- WORK INSTRUCTIONS
- A) According to the Data Studio post, how many URLs came back labeled "keine ID"?
- B) Do these statements agree with the Data Studio post? Answer yes or no for each, and quote the words from the post that decide it. (i) Every URL in the page dimension contains an ID. (ii) The writer has 50 IDs to extract. (iii) The part "a340921" should be kept in the new dimension.
- C) Pick up the Data Studio post after its final sentence and write what comes next.

- GIVEN TEXT
····················

Search code examples
regexlooker-studiore2

How can I extract an ID from an URL in Datastudio?


My task is to create a new Dimension that contains all IDs.

I`ve got 50 IDs that I need to Extract from URLs. The URLs are in the dimension "seite"(page). I already know all the IDs (example IDs: S121314, s232425). The URL’s look like this: www.website.ch/de/cms/seite/a-lot-of-text-stands-here-S121314a340921 Not all URLs have an ID and the second part of the ID here "a340921" should be left out.

I tried this and a few other things, but nothing works:

New Dimension "ID":

CASE
WHEN Seite IN ("S143254","S162892","S110454","S... otherIDs") THEN "hat ID"
ELSE "keine ID"
END

As a result, I get that all 13000 URLs have "keine ID". I know that this WHEN IN code won’t Extract me the IDs I just wanted to see if I could find the IDs in the URLs which failed.

If anyone could help me that would be great. If anything with the question is wrong or information is missing please tell me.

····················

- INFORMATION GIVEN
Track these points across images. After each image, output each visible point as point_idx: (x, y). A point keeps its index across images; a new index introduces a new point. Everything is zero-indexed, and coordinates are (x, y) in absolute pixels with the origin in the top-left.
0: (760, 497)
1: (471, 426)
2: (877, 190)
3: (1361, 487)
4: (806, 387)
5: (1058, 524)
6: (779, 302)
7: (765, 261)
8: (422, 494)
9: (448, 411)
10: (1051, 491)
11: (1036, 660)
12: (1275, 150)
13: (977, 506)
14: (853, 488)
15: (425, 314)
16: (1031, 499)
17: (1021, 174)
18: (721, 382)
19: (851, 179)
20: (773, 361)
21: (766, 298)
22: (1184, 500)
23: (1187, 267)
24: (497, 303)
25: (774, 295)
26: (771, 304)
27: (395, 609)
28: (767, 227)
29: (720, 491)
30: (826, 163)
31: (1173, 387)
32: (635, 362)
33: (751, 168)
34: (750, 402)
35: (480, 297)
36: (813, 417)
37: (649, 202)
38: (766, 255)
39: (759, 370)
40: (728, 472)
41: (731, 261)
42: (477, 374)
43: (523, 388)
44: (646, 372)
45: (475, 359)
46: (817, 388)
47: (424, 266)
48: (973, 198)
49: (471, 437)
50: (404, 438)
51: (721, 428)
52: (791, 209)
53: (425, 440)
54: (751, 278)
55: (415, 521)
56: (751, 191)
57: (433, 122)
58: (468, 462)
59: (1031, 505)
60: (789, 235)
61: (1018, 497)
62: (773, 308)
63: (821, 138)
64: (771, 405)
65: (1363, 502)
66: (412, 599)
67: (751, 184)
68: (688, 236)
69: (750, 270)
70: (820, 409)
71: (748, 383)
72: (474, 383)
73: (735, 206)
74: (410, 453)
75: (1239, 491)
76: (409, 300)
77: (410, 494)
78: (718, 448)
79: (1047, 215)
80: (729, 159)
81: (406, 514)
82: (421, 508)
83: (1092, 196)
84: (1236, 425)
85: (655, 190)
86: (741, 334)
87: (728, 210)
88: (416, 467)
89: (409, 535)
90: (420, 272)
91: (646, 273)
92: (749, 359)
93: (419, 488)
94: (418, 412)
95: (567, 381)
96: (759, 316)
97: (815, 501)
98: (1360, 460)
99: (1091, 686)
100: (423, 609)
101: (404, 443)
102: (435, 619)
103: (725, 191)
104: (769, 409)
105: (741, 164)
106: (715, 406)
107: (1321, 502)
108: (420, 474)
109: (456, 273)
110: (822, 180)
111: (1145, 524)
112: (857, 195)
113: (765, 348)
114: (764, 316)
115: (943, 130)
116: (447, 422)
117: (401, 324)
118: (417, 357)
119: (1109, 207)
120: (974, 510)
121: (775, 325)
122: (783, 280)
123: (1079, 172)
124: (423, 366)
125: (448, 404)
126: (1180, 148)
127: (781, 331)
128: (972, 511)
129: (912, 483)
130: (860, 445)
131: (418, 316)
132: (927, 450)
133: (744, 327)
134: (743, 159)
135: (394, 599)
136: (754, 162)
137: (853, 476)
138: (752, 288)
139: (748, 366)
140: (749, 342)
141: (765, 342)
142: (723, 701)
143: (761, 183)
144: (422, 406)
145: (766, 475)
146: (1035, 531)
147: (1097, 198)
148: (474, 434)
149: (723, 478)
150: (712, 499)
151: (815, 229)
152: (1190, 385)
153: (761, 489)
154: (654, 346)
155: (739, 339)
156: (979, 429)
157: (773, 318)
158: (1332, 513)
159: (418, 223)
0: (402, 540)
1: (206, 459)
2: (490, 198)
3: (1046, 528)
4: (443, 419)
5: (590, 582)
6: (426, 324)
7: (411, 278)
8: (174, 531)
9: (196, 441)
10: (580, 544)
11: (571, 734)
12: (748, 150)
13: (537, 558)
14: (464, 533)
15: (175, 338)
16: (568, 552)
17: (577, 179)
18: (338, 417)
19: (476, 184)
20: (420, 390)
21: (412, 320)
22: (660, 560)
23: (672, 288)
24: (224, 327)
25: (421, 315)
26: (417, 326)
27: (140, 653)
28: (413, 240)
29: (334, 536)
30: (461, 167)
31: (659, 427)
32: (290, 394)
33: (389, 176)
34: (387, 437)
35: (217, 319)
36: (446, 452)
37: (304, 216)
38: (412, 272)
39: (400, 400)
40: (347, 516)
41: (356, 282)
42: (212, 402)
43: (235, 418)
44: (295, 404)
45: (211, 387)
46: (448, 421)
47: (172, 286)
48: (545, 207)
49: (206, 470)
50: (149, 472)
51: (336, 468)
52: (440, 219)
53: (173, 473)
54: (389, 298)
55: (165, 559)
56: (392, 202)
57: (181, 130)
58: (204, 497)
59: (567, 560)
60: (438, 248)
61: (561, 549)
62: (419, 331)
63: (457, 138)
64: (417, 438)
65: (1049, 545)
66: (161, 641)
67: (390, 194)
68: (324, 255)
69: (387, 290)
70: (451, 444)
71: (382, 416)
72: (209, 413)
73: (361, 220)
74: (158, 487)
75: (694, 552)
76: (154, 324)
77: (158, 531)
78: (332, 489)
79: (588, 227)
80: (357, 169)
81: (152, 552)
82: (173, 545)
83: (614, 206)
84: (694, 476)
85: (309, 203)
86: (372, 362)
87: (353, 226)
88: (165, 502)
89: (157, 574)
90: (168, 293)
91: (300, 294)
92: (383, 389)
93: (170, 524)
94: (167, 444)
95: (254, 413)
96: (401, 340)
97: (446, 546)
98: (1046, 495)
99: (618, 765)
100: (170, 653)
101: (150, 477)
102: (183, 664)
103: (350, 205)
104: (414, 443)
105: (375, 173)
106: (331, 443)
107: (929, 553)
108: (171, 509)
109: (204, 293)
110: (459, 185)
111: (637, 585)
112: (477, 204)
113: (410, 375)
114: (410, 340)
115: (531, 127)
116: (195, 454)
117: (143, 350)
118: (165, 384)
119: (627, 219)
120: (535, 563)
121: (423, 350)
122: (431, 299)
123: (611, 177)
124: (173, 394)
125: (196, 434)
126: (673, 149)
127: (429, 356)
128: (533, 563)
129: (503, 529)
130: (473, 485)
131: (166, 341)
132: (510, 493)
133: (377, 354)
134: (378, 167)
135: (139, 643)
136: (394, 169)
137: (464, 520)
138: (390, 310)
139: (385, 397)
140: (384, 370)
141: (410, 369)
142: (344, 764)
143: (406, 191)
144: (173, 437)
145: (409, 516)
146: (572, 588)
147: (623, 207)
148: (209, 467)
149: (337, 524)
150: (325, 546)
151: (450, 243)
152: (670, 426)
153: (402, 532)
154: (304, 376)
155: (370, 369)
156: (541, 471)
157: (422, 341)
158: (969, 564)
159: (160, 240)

····················

- ANSWERS BY ITEM
- A) All 13000 URLs.

- B)
(i) No: "Not all URLs have an ID"
(ii) Yes: "50 IDs that I need to Extract from URLs"
(iii) No: "the second part of the ID here "a340921" should be left out"

- C)
Solution

  • Create a new field with this formula (I'll call this new field seite_id):

    REGEXP_EXTRACT(seite, '-(S[0-9]+)')
    

    For this regex, I am supposing all your IDs:

    • appear in the URL after a "-" (dash);
    • starts with the letter "S";
    • contains only numbers after the "S";
    • stops after the first non-number character (the small "a", for example).

    If my guesses are correct, this regex should do the job and you'll have a new field with only the page ID. After this, your statement should work:

    CASE
      WHEN seite_id IN ("S143254","S162892","S110454","S... otherIDs") THEN "hat ID"
      ELSE "keine ID"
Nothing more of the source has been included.